REQUIRED WORK — Copy out only those lines running from the line with "[197,336,274,347] a number" to the end of the listing, keeping each one exactly as it is.
--- --- ---
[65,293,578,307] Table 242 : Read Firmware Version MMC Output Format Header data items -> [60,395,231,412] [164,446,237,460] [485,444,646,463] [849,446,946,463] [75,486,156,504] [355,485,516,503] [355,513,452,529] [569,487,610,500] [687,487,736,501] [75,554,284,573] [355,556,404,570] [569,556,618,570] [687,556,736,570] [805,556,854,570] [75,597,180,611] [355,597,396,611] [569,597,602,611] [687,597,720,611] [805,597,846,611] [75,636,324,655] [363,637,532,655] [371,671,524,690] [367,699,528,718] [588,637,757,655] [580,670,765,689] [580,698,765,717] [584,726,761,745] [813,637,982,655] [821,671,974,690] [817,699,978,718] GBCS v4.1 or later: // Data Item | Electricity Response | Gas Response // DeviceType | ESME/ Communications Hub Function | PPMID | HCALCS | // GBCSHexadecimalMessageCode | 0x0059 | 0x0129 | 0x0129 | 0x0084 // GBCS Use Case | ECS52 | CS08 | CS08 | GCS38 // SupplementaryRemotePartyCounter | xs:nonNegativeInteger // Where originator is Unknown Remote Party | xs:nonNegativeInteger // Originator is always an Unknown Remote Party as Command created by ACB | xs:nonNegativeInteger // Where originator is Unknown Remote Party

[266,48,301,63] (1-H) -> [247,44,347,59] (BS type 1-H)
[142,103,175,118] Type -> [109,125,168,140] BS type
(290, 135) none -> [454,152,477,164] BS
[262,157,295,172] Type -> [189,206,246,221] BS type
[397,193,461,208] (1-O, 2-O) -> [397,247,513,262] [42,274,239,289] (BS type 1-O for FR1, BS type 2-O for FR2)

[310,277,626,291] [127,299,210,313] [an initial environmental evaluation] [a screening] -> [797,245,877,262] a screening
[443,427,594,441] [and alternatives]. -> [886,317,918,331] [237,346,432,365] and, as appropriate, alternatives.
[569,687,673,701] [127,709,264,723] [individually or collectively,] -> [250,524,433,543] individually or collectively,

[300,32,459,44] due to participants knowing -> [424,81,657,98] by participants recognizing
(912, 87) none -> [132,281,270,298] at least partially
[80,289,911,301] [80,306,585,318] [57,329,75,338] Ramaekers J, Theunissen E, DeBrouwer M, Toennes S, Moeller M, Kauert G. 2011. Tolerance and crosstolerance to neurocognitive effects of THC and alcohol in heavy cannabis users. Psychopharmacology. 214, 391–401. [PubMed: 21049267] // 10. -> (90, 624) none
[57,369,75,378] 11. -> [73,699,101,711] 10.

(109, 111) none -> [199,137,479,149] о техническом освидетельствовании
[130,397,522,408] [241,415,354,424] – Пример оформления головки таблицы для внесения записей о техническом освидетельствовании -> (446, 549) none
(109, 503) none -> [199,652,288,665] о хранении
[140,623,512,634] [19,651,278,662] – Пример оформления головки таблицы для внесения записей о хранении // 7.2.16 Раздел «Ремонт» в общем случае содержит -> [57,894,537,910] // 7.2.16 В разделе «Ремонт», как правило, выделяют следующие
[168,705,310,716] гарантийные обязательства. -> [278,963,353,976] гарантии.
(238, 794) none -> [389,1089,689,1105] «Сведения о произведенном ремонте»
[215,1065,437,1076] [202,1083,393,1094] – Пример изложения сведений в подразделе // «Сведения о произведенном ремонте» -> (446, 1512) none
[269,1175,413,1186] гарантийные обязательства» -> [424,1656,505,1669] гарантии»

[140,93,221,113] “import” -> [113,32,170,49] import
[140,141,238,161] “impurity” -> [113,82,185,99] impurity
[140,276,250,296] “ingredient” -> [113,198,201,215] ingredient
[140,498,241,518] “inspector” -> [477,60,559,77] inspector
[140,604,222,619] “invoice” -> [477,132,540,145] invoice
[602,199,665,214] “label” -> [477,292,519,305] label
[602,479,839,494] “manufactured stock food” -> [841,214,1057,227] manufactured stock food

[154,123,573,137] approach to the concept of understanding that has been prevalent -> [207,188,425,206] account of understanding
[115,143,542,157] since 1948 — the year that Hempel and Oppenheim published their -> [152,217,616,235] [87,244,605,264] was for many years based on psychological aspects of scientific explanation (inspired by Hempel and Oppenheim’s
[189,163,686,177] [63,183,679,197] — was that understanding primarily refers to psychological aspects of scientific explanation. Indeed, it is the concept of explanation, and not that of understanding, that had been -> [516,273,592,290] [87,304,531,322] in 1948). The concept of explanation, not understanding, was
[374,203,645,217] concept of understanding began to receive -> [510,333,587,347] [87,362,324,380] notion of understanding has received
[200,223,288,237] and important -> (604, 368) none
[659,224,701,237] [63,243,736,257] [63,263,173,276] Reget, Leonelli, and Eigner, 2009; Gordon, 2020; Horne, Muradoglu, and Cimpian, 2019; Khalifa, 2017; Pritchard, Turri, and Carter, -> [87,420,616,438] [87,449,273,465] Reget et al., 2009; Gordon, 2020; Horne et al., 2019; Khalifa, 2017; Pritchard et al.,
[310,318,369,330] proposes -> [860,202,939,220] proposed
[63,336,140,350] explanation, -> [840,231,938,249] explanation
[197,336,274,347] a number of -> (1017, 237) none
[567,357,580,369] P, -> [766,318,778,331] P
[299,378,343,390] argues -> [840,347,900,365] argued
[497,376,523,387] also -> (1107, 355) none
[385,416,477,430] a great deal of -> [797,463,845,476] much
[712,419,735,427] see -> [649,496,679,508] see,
--- --- ---
OUTPUT FOR THIS TASK —
[197,336,274,347] a number of -> (1017, 237) none
[567,357,580,369] P, -> [766,318,778,331] P
[299,378,343,390] argues -> [840,347,900,365] argued
[497,376,523,387] also -> (1107, 355) none
[385,416,477,430] a great deal of -> [797,463,845,476] much
[712,419,735,427] see -> [649,496,679,508] see,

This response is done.